LESS - Selecting Influential Data for Enhanced Instruction Tuning in Machine Learning

LESS: Selecting Influential Data for Targeted Instruction Tuning

The LESS project aims to revolutionize the way data is selected for training machine learning models by honing in on the most influential data points. This approach is discussed in detail in the ICML 2024 paper titled "LESS: Selecting Influential Data for Targeted Instruction Tuning." At its core, LESS introduces a methodology to enhance models by identifying and utilizing data that are most likely to improve desired capabilities.

Install Requirements

To begin using the LESS framework, you must first ensure that the essential software requirements are installed:

PyTorch Installation: Ensure you have PyTorch installed. You can install appropriate versions using:
```
pip3 install torch==2.1.2 torchvision torchaudio
```
Additional Packages: Once PyTorch is set up, proceed to install other dependencies required by the LESS framework:
```
cd LESS
pip install -r requirement.txt
```
LESS Package Installation: Finally, install the LESS package in editable mode to facilitate development and adjustments within your local environment:
```
pip install -e .
```

Data Preparation

LESS leverages several datasets to fine-tune its data selection methodology. A combination of four instruction tuning datasets—Flan v2, COT, Dolly, and Open Assistant—is utilized for training. To evaluate the framework's performance, additional datasets like MMLU, Tydiqa, and BBH are used. A processed version of these datasets can be accessed here.

Data Selection Pipeline

The data selection pipeline in LESS is a structured multistep process aimed at identifying and utilizing the most impactful training data, broken down as follows:

Step 1: Warmup Training

This initial phase focuses on improving downstream performance by training on a small percentage of the whole dataset. This process, also known as warmup training, employs the LoRA (Low-Rank Adapter) method. A sample command to initiate warmup training is shared in the project documents.

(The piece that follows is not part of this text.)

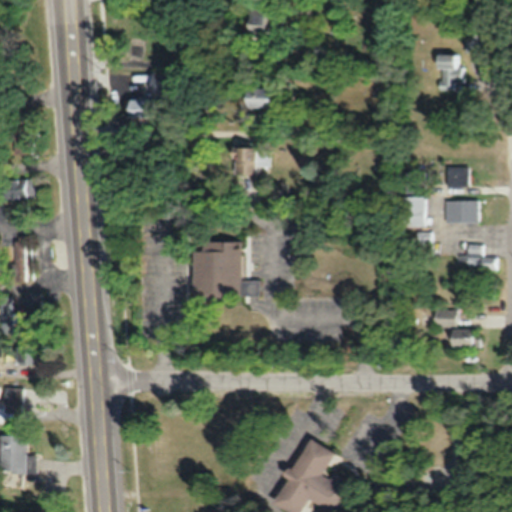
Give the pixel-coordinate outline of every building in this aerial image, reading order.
[(245,6),(246,33),(262,32),(262,46),(278,45),(277,17),(273,17),(273,5),(245,6)] [(485,32),(467,32),(466,52),(485,52),(485,32)] [(466,83),(466,66),(461,66),(461,53),(437,53),(437,69),(441,69),(441,90),(456,90),(456,83),(466,83)] [(283,107),(283,87),(244,87),(244,107),(283,107)] [(156,116),(156,99),(127,99),(127,116),(156,116)] [(257,146),(234,146),(234,173),(257,173),(257,146)] [(469,166),(446,166),(446,186),(469,186),(469,166)] [(35,197),(35,178),(10,178),(10,197),(35,197)] [(402,195),(402,225),(426,225),(426,195),(402,195)] [(446,198),(446,221),(479,221),(479,198),(446,198)] [(417,231),(417,253),(433,253),(433,231),(417,231)] [(239,240),(193,240),(192,295),(257,296),(258,279),(239,279),(239,240)] [(497,255),(467,255),(467,268),(497,268),(497,255)] [(23,291),(24,309),(42,308),(42,291),(23,291)] [(1,295),(1,329),(14,329),(14,295),(1,295)] [(448,345),(475,346),(475,328),(455,327),(456,308),(434,307),(434,325),(449,326),(448,345)] [(39,360),(39,342),(15,342),(15,360),(39,360)] [(5,410),(37,410),(37,400),(31,400),(31,396),(28,396),(28,386),(5,386),(5,410)] [(0,433),(0,471),(36,472),(36,454),(26,454),(26,433),(0,433)] [(333,511),(339,511),(356,484),(332,470),(329,475),(324,472),(336,451),(309,436),(271,501),(290,511),(301,511),(310,498),(333,511)]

Step 2: Building the Gradient Datastore

Following warmup training, the next step involves collecting gradients for the entire set of training data. The collected gradients are essential as they form the basis for selecting relevant data during the training process.

Step 3: Selecting Data for a Task

Data specific to any downstream task must be selected using a similar format. LESS facilitates this by providing data loading modules for predefined evaluation datasets such as BBH, TydiQA, and MMLU. For additional tasks, the selection scripts can be adapted and used to derive stochastic gradient descent (SGD) gradients required for validation.

Step 4: Train with Your Selected Data

Once the influential data is selected, the next step is to train your model using this curated dataset. This training can be done using a predefined script, and users have the option to perform a full-parameter finetuning by adjusting specific training parameters.

Evaluation

Detailed guidance for evaluating the performance of models trained with selected data is found in the evaluation section of the project documentation. This evaluation step ensures that the selected data is indeed enhancing model performance as intended.

Bugs or Questions?

For questions regarding the LESS code or related research, Mengzhou is the point of contact and can be reached via email. Should any technical issues arise while using the LESS framework, opening an issue with detailed information will help expedite a resolution.

Citation

If the LESS framework proves beneficial to your work, crediting the authors by citing their ICML 2024 paper is appreciated:

@inproceedings{xia2024less,
   title={{LESS}: Selecting Influential Data for Targeted Instruction Tuning},
   author={Xia, Mengzhou and Malladi, Sadhika and Gururangan, Suchin and Arora, Sanjeev and Chen, Danqi},
   booktitle={International Conference on Machine Learning (ICML)},
   year={2024}
}

LESS stands out as a pivotal tool in the effort to refine machine learning processes by prioritizing data that drives performance improvements, thus optimizing the instructional tuning of models for enhanced capabilities.